*TWOJE ZADANIA*:
[a] W tekście o dotacjach dla klubu SAINTS zamień „magistrat” na „Urząd Miasta” i przepisz wszystko od „I tu dochodzimy” aż do „CZĘSTOCHOWA zapytaliśmy magistrat.”.
[b] Wypisz z tekstu o dotacjach dla klubu SAINTS wszystkie zadania publiczne z zakresu kultury fizycznej, na które klub dostał dotacje na podstawie otwartych konkursów ofert.

*TEKST DO PRZECZYTANIA*:
╭──
I tu dochodzimy do teraźniejszości i niestety politycznych zagrywek. Zapewne prezydent Częstochowy Krzysztof Matyjaszczyk intensywnie myśli o zbliżających się wyborach samorządowych w 2018 roku. Pogłoska głosi, że poszedł „odgórny sygnał” na aktywne obudzenie klubu SAINTS. Są też ponoć tacy, co nie mogą doczekać się na nowy deszcz złotówek publicznych. Miejmy jednak nadzieję, że prezydent Matyjaszczyk nie chciałby „powtórki z rozrywki” z roku 2014, z innym klubem sportowym.

By dochować rzetelności i obiektywizmu, o dotacje z miasta dla SAINTS CZĘSTOCHOWA zapytaliśmy magistrat.
 
Jakie od 2010 roku (od momentu powstania) klub sportowy SAINTS CZĘSTOCHOWA otrzymywał od Urzędu Miasta dotacje?
 „W latach 2011-2016 Klubowi Sportowemu Saints przyznano (na podstawie rozstrzygnięć otwartych konkursów ofert) dotacje na realizację nw. zadań publicznych z zakresu kultury fizycznej:
– Szkolenie sportowe dzieci i młodzieży (2012-2015),
– Udział w zawodach sportowych na wysokim poziomie współzawodnictwa (2011-2016),
– Imprezy sportowe rangi międzynarodowej i ogólnopolskiej (2013-2014),
– Przeciwdziałanie alkoholizmowi – organizacja pozalekcyjnych zajęć sportowych, jako element oddziaływań profilaktycznych (2013)
oraz na podstawie procedury pozakonkursowej – jedno zadanie: Festyn American Day (2013).
Przyznane dotacje – Wydział Kultury, Promocji i Sportu (niektóre zadania nie zostały zrealizowane, w przypadku niektórych wykonanie finansowe było mniejsze niż przyznana dotacja).

2011
9.500 zł (udział w zawodach sportowych na wysokim poziomie współzawodnictwa).
╰──
*UDOSTĘPNIONY MATERIAŁ*:
╭──
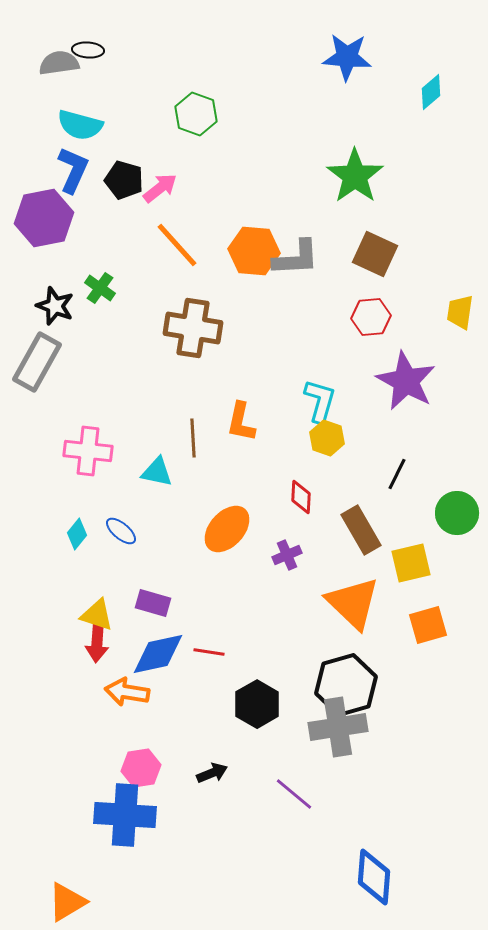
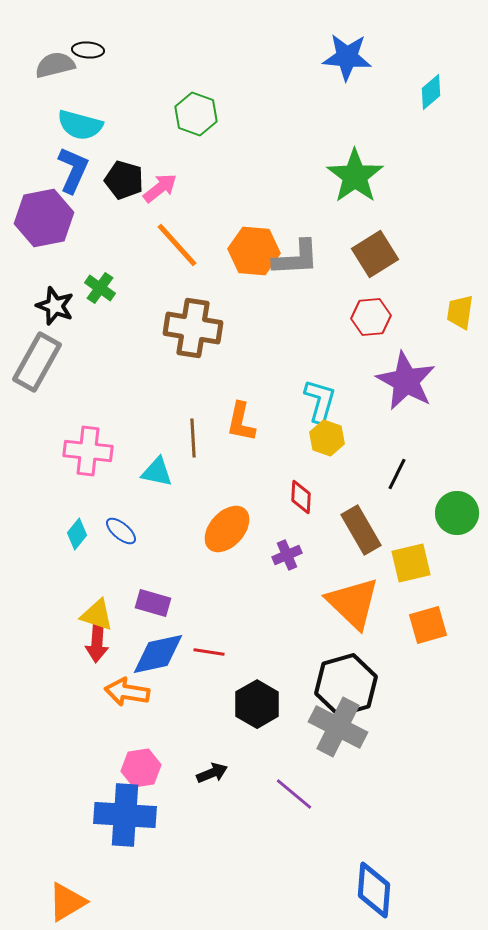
gray semicircle at (59, 63): moved 4 px left, 2 px down; rotated 6 degrees counterclockwise
brown square at (375, 254): rotated 33 degrees clockwise
gray cross at (338, 727): rotated 36 degrees clockwise
blue diamond at (374, 877): moved 13 px down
╰──
*WYNIKI ZADAŃ*:
[a]
I tu dochodzimy do teraźniejszości i niestety politycznych zagrywek. Zapewne prezydent Częstochowy Krzysztof Matyjaszczyk intensywnie myśli o zbliżających się wyborach samorządowych w 2018 roku. Pogłoska głosi, że poszedł „odgórny sygnał” na aktywne obudzenie klubu SAINTS. Są też ponoć tacy, co nie mogą doczekać się na nowy deszcz złotówek publicznych. Miejmy jednak nadzieję, że prezydent Matyjaszczyk nie chciałby „powtórki z rozrywki” z roku 2014, z innym klubem sportowym.

By dochować rzetelności i obiektywizmu, o dotacje z miasta dla SAINTS CZĘSTOCHOWA zapytaliśmy Urząd Miasta.

[b]
– Szkolenie sportowe dzieci i młodzieży (2012-2015)
– Udział w zawodach sportowych na wysokim poziomie współzawodnictwa (2011-2016)
– Imprezy sportowe rangi międzynarodowej i ogólnopolskiej (2013-2014)
– Przeciwdziałanie alkoholizmowi – organizacja pozalekcyjnych zajęć sportowych, jako element oddziaływań profilaktycznych (2013)